◆ **Document extract**:
== Segment start ==

The common names for the short lived perennial Argemone include the Mexican poppy and Prickly poppy.
Although this genus of plants is a perennial they are typically grown as a hardy annual by gardeners.
Argemone poppies typically flower in the summer in the wild, but can flower over a much longer period when grown in gardens.
Argemone mexicana by dinesh_valke.
Argemone species such as Mexican poppies have a continuous display of yellow, white or red poppy like flowers, which are very fragrant, from late summer to early autumn.
They are best grown in the mid section of borders as they have a very spiky foliage.
Argemone pleiacantha by Botanista.
Members of the Argemone genus are native to America, and are known to grow wild in the Eastern parts of Canada and in all of the US states except for Alaska.
The genus contains approximately 30 members and is a member of the Papaveraceae family of plants (better known as the poppy family).
One of the features that this family is known for is the presence of laticefer ducts that produce a latex juice.
Argemone members tend to have prickly leaves of approximately 3 to 6 inches (9 to 15 cm) in length and small yellow or white flowers. Seeds, such as those from the Mexican prickly poppy have a pale yellow latex that is often used as a sedative in medicine.
Some of the commonly seen members of the Argemone genus include:
Argemone mexicana (Cardosanto; Mexican poppy; Mexican prickly poppy).
Argemone corymbosa (Mojave prickly poppy)
Argemone pleiacantha (Prickly poppy)
Argemone aenea (Golden prickly poppy
Argemone sanguinea (Red Prickly poppy)
Argemone glauca (Smooth prickly poppy)
Argemone polyanthemos (Crested prickly poppy)
It is best to sow Argemone poppy seeds just below the soil surface at a depth of about 3 mm in the late spring after the last frost.
It is quite difficult to propagate Argemone species inside. If doing so then seeds should be planted in peat pots around five to seven weeks before they are due to be put out (after the last frost of early Spring).

== Segment end ==

◆ **Extracted entries**:
== Segment start ==

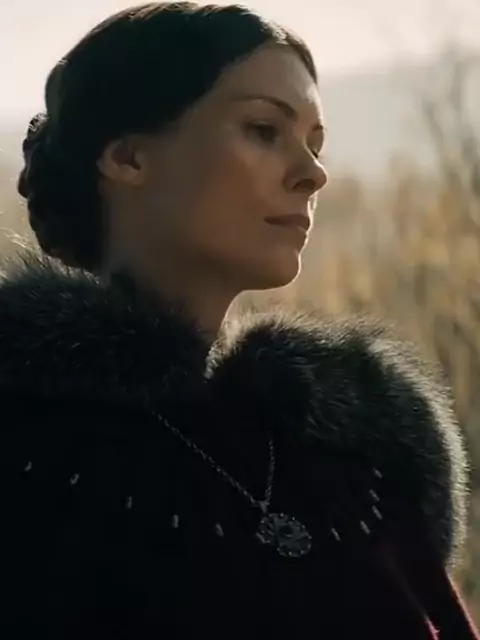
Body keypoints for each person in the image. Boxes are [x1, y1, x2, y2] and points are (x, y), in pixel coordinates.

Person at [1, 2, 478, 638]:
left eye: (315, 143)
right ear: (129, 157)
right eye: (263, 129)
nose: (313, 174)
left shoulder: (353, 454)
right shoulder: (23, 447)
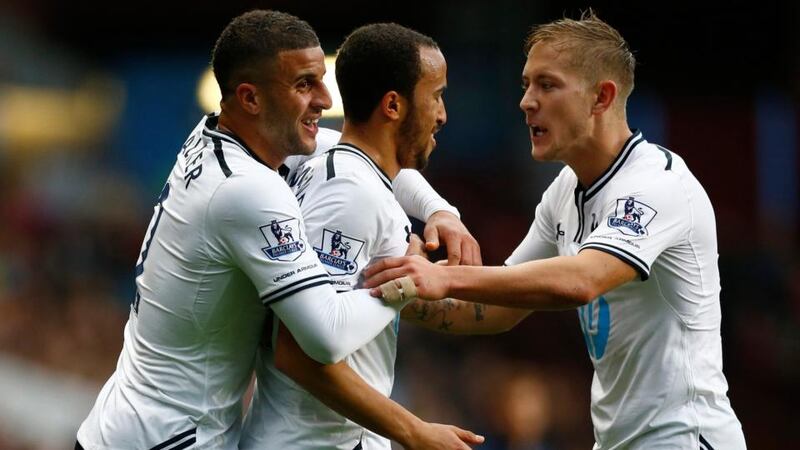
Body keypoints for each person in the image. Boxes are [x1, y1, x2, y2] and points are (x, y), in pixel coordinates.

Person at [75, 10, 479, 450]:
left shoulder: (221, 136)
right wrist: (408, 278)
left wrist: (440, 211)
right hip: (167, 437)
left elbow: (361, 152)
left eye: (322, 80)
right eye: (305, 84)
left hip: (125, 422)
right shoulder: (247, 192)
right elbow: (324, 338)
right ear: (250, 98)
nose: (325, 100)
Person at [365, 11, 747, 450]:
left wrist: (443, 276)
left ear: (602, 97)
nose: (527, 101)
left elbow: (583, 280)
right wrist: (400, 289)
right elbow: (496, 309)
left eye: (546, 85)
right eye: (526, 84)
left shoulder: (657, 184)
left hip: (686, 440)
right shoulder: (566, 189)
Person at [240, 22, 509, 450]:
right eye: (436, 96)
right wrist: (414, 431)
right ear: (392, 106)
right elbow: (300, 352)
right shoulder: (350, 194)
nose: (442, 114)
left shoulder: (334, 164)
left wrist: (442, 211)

== Segment end ==
== Segment start ==

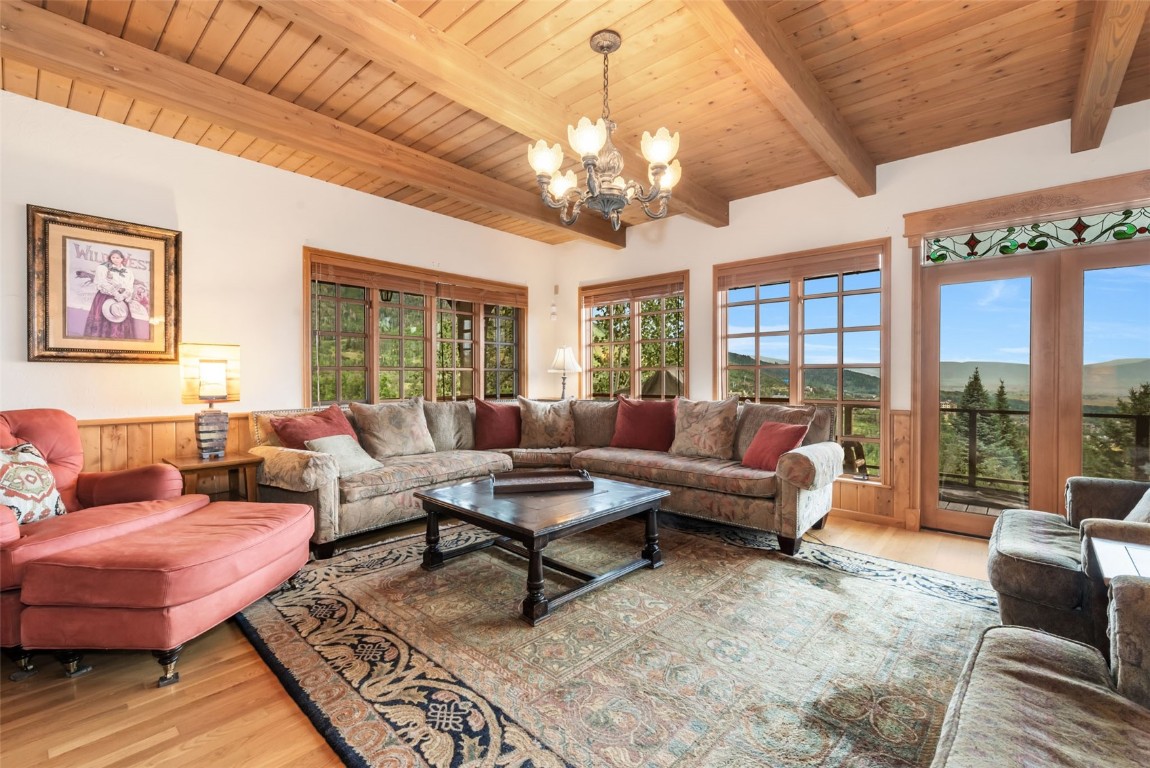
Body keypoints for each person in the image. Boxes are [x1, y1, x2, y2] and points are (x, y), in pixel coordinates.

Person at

== Segment end ==
== Segment start ==

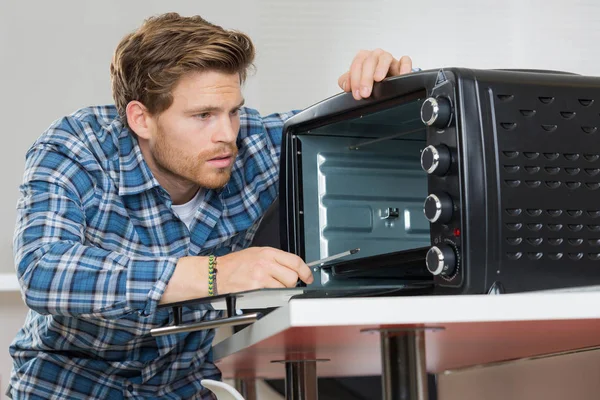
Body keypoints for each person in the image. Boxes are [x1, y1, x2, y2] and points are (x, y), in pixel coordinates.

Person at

== Segment end ==

◆ **Tasks to carry out**:
1. Rewrite the part of the Argemone poppy text that begins at the words "The common names" and stops after "except for Alaska.", swapping "borders" for "flower beds".
2. According to the Argemone poppy text, why should these plants be grown in the middle section of borders? Use one to three sentences.
3. Continue the Argemone poppy text after its final sentence about starting seeds indoors in peat pots.

◆ **Responses**:
1.
The common names for the short lived perennial Argemone include the Mexican poppy and Prickly poppy.
Although this genus of plants is a perennial they are typically grown as a hardy annual by gardeners.
Argemone poppies typically flower in the summer in the wild, but can flower over a much longer period when grown in gardens.
Argemone mexicana by dinesh_valke.
Argemone species such as Mexican poppies have a continuous display of yellow, white or red poppy like flowers, which are very fragrant, from late summer to early autumn.
They are best grown in the mid section of flower beds as they have a very spiky foliage.
Argemone pleiacantha by Botanista.
Members of the Argemone genus are native to America, and are known to grow wild in the Eastern parts of Canada and in all of the US states except for Alaska.

2. They should be grown in the middle section of borders because they have very spiky foliage.

3.
They should be grown at 13 to 16 degrees Celsius, and normally take about two weeks to germinate.
When planting out they should be placed in an area that receives lots of sunshine and planted at a distance of around 25 cm for smaller Argemone species, and 75 to 90 cm for larger varieties.
Mexican prickly poppies and other Argemone members are easy to look after, however they are easily damaged so they should neither be staked nor transplanted (unless absolutely necessary).
The poppies should be dead headed before seed is allowed to set in order to eliminate the plant spreading uncontrollably.
This plant is grown as an annual in the garden seeds should be scattered in the spring and lightly dusted with soil for a wild effect or space out at about 6 to 10 inches (15 to 25cm) in a full sunlight region of the garden; do not attempt to transplant them once growing.
Plants reach from 24 to 36 inches (60 to 90cm) in height. Leaves of this species are prickly (wear garden gloves when handling), plants bloom with 5 cm (2 inch) yellow or golden flowers from mid summer through to early autumn.
As a native to Mexico and the southern states of the USA these plants are quite drought tolerant, and grows well in zones 8 to 11.
It is important to deadhead the pant to prevent them from spreading wildly.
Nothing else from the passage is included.